* [Problem details]
Set the records down again. Match every line exactly.

* [Dataset]

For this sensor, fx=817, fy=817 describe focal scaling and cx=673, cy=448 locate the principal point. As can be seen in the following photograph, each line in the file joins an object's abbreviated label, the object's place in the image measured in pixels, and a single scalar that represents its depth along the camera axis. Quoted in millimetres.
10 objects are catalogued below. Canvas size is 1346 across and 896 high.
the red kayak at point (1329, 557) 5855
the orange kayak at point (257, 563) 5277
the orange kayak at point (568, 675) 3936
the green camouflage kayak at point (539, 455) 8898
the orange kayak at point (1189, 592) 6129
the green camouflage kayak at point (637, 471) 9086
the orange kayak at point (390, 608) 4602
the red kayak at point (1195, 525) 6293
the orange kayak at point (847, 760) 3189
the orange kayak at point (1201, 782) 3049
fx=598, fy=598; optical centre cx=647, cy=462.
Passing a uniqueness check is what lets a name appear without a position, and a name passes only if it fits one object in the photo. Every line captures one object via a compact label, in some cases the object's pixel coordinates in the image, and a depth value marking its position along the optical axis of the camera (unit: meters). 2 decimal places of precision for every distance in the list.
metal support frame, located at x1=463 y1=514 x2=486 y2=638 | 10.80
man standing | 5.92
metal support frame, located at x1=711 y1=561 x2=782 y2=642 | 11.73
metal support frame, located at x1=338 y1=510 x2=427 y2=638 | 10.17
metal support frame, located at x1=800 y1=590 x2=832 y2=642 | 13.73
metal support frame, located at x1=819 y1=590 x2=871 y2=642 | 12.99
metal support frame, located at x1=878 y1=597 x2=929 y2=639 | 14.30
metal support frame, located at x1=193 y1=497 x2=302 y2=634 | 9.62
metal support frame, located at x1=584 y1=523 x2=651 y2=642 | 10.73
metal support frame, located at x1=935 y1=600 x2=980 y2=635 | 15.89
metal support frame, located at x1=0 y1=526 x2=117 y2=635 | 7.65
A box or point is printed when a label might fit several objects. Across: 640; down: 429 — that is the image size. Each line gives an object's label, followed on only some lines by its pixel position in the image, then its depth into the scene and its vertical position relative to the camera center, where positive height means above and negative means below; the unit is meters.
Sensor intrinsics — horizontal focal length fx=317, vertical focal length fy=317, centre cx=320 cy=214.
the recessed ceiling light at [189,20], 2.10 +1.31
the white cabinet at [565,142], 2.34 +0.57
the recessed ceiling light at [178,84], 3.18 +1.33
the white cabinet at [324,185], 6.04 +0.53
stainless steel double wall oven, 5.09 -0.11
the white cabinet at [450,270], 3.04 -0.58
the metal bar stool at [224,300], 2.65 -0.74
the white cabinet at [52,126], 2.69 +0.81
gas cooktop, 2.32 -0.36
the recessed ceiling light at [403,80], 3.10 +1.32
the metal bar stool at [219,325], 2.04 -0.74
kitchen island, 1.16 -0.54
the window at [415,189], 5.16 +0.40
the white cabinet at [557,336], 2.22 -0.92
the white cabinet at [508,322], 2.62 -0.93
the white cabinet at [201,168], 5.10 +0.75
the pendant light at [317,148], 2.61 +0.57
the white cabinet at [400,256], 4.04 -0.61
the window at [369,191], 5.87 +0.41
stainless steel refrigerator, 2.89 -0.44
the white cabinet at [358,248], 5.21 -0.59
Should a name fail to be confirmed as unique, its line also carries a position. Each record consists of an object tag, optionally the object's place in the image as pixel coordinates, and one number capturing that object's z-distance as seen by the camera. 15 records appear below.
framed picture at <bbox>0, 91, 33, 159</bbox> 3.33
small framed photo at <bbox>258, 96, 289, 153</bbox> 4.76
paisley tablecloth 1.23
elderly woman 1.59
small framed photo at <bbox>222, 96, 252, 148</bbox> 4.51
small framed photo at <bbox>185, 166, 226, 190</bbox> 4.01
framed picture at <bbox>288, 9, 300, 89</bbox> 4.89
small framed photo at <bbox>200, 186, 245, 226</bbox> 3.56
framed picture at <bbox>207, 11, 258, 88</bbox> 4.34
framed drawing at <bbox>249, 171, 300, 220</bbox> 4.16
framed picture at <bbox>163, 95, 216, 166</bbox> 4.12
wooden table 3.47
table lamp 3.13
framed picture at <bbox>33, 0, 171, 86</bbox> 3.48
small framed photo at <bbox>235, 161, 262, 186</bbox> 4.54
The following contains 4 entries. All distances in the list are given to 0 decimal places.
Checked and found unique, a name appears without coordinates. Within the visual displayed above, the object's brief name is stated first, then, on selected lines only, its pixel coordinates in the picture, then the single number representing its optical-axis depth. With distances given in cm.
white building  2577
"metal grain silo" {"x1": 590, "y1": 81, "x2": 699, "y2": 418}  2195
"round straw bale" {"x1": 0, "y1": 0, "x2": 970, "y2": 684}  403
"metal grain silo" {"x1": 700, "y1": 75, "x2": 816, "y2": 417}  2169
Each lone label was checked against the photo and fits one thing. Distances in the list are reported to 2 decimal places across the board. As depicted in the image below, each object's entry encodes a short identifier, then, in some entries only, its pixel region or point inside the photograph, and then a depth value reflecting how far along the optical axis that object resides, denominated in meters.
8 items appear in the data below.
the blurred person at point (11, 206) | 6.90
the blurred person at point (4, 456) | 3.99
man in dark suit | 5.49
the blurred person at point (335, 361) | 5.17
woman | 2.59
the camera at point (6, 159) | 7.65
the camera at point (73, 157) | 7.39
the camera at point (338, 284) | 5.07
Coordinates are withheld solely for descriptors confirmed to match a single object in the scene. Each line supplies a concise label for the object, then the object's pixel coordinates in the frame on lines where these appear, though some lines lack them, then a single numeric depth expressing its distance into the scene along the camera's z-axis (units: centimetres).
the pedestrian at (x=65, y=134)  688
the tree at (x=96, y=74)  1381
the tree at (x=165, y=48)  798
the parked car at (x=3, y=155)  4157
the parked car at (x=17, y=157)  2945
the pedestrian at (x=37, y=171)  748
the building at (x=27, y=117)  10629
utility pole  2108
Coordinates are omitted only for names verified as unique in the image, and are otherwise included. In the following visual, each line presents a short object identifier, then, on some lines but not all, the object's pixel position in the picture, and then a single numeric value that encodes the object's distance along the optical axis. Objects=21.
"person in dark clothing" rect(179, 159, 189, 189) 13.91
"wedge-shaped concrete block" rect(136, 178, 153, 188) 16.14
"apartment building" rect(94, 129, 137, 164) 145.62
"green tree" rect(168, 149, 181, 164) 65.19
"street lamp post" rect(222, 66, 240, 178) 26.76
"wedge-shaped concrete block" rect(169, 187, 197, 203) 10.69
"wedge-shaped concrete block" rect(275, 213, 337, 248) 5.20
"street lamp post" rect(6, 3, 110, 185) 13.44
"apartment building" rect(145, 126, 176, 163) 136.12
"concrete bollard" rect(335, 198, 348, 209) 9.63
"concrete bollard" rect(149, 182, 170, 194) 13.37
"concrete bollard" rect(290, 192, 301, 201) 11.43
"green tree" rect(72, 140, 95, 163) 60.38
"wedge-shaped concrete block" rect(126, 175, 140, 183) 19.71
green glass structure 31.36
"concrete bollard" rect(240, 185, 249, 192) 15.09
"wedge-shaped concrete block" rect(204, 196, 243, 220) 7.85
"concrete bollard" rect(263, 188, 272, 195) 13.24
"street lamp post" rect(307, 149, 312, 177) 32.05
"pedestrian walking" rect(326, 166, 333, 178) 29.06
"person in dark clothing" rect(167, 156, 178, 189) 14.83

* [Answer to this problem]
For this sensor, fx=817, fy=817 describe focal scaling and cx=673, cy=448 locate the principal point. As can be seen in the following photograph, each line in the file joins an object's abbreviated label, the object's place in the image measured in pixels, and a single scalar that represents its depth along the camera axis. Quoted in millimetres.
10 objects are catalogued below. Canvas size is 1346 across and 896 high.
the red kayak at point (1329, 557) 5855
the orange kayak at point (257, 563) 5277
the orange kayak at point (568, 675) 3936
the green camouflage kayak at point (539, 455) 8898
the orange kayak at point (1189, 592) 6129
the green camouflage kayak at point (637, 471) 9086
the orange kayak at point (390, 608) 4602
the red kayak at point (1195, 525) 6293
the orange kayak at point (847, 760) 3189
the orange kayak at point (1201, 782) 3049
fx=598, fy=598; optical centre cx=647, cy=462.
Passing a uniqueness check is what lets a name appear without a position, and a name passes only if it fits one object in the photo. Every line captures one object via a compact label, in some cases the object's pixel coordinates in the image, and a depth value marking its position along the optical axis of the camera (unit: meters). 2 decimal places of precision for every distance in the list.
metal support frame, located at x1=463 y1=514 x2=486 y2=638 | 10.80
man standing | 5.92
metal support frame, located at x1=711 y1=561 x2=782 y2=642 | 11.73
metal support frame, located at x1=338 y1=510 x2=427 y2=638 | 10.17
metal support frame, located at x1=800 y1=590 x2=832 y2=642 | 13.73
metal support frame, located at x1=819 y1=590 x2=871 y2=642 | 12.99
metal support frame, located at x1=878 y1=597 x2=929 y2=639 | 14.30
metal support frame, located at x1=193 y1=497 x2=302 y2=634 | 9.62
metal support frame, located at x1=584 y1=523 x2=651 y2=642 | 10.73
metal support frame, located at x1=935 y1=600 x2=980 y2=635 | 15.89
metal support frame, located at x1=0 y1=526 x2=117 y2=635 | 7.65
A box or point is printed when a label might fit several objects. Across: 640; down: 429 — that is the image size. Each line gives an object's label, followed on only some lines by its pixel position in the image, then its depth into the scene and its vertical position relative to the camera center, where positive height means above and negative means below; the unit is meters.
Sensor intrinsics — horizontal focal length fx=317, vertical focal length fy=317, centre cx=320 cy=214.
the recessed ceiling light at [189,20], 2.10 +1.31
the white cabinet at [565,142], 2.34 +0.57
the recessed ceiling light at [178,84], 3.18 +1.33
the white cabinet at [324,185], 6.04 +0.53
stainless steel double wall oven, 5.09 -0.11
the white cabinet at [450,270], 3.04 -0.58
the metal bar stool at [224,300], 2.65 -0.74
the white cabinet at [52,126], 2.69 +0.81
gas cooktop, 2.32 -0.36
the recessed ceiling light at [403,80], 3.10 +1.32
the metal bar stool at [219,325], 2.04 -0.74
kitchen island, 1.16 -0.54
the window at [415,189], 5.16 +0.40
the white cabinet at [557,336], 2.22 -0.92
the white cabinet at [508,322], 2.62 -0.93
the white cabinet at [201,168], 5.10 +0.75
the pendant light at [317,148], 2.61 +0.57
the white cabinet at [400,256], 4.04 -0.61
the window at [369,191], 5.87 +0.41
stainless steel refrigerator, 2.89 -0.44
the white cabinet at [358,248], 5.21 -0.59
Should a name fail to be confirmed as unique, its line also carries a position. Each record consists of an object tag, optionally the object's place in the image as pixel coordinates, and one number capturing that object's z-distance as seen by the camera. 15 records appear below.
framed picture at <bbox>0, 91, 33, 159</bbox> 3.33
small framed photo at <bbox>258, 96, 289, 153</bbox> 4.76
paisley tablecloth 1.23
elderly woman 1.59
small framed photo at <bbox>222, 96, 252, 148</bbox> 4.51
small framed photo at <bbox>185, 166, 226, 190</bbox> 4.01
framed picture at <bbox>288, 9, 300, 89</bbox> 4.89
small framed photo at <bbox>200, 186, 245, 226</bbox> 3.56
framed picture at <bbox>207, 11, 258, 88</bbox> 4.34
framed drawing at <bbox>249, 171, 300, 220</bbox> 4.16
framed picture at <bbox>163, 95, 216, 166</bbox> 4.12
wooden table 3.47
table lamp 3.13
framed picture at <bbox>33, 0, 171, 86</bbox> 3.48
small framed photo at <bbox>235, 161, 262, 186</bbox> 4.54
The following contains 4 entries. All distances in the list are given to 0 decimal places.
Checked and found unique, a name appears without coordinates. Within the visual displayed above, the object's brief name is stated first, then, on selected lines only, its pixel coordinates in the picture, then the single number representing its optical-axis depth. With distances given in cm.
white building  2577
"metal grain silo" {"x1": 590, "y1": 81, "x2": 699, "y2": 418}  2195
"round straw bale" {"x1": 0, "y1": 0, "x2": 970, "y2": 684}  403
"metal grain silo" {"x1": 700, "y1": 75, "x2": 816, "y2": 417}  2169
Each lone label was checked against the photo and fits one thing. Distances in the list are reported to 2 decimal places across the board. As depicted in the image below, each object's entry encodes a short identifier, then, in some entries only, its pixel region or point inside the photograph, and then a depth value reflecting how far along the optical axis that object resides, denominated in meters.
8 items appear in the data below.
the blurred person at point (11, 206) | 6.90
the blurred person at point (4, 456) | 3.99
man in dark suit | 5.49
the blurred person at point (335, 361) | 5.17
woman | 2.59
the camera at point (6, 159) | 7.65
the camera at point (73, 157) | 7.39
the camera at point (338, 284) | 5.07
Coordinates are withheld solely for descriptors confirmed to match a single object in the scene. Each line supplies a concise label for the object, then the object's pixel coordinates in the frame on lines where these appear, though some lines lack them, then a single numeric depth expressing its distance into the scene along the camera's z-axis (units: centimetres).
the pedestrian at (x=65, y=134)  688
the tree at (x=96, y=74)  1381
the tree at (x=165, y=48)  798
the parked car at (x=3, y=155)  4157
the parked car at (x=17, y=157)  2945
the pedestrian at (x=37, y=171)  748
the building at (x=27, y=117)  10629
utility pole  2108
Coordinates are omitted only for names verified as unique in the image, and are otherwise included. In the following visual, each line presents a short object identifier, then, on some lines but not all, the object's pixel position in the picture, and then a single numeric value that encodes the object's distance along the optical axis. Objects=21.
"person in dark clothing" rect(179, 159, 189, 189) 13.91
"wedge-shaped concrete block" rect(136, 178, 153, 188) 16.14
"apartment building" rect(94, 129, 137, 164) 145.62
"green tree" rect(168, 149, 181, 164) 65.19
"street lamp post" rect(222, 66, 240, 178) 26.76
"wedge-shaped concrete block" rect(169, 187, 197, 203) 10.69
"wedge-shaped concrete block" rect(275, 213, 337, 248) 5.20
"street lamp post" rect(6, 3, 110, 185) 13.44
"apartment building" rect(145, 126, 176, 163) 136.12
"concrete bollard" rect(335, 198, 348, 209) 9.63
"concrete bollard" rect(149, 182, 170, 194) 13.37
"concrete bollard" rect(290, 192, 301, 201) 11.43
"green tree" rect(72, 140, 95, 163) 60.38
"wedge-shaped concrete block" rect(126, 175, 140, 183) 19.71
green glass structure 31.36
"concrete bollard" rect(240, 185, 249, 192) 15.09
"wedge-shaped concrete block" rect(204, 196, 243, 220) 7.85
"concrete bollard" rect(263, 188, 272, 195) 13.24
"street lamp post" rect(307, 149, 312, 177) 32.05
"pedestrian walking" rect(326, 166, 333, 178) 29.06
"person in dark clothing" rect(167, 156, 178, 189) 14.83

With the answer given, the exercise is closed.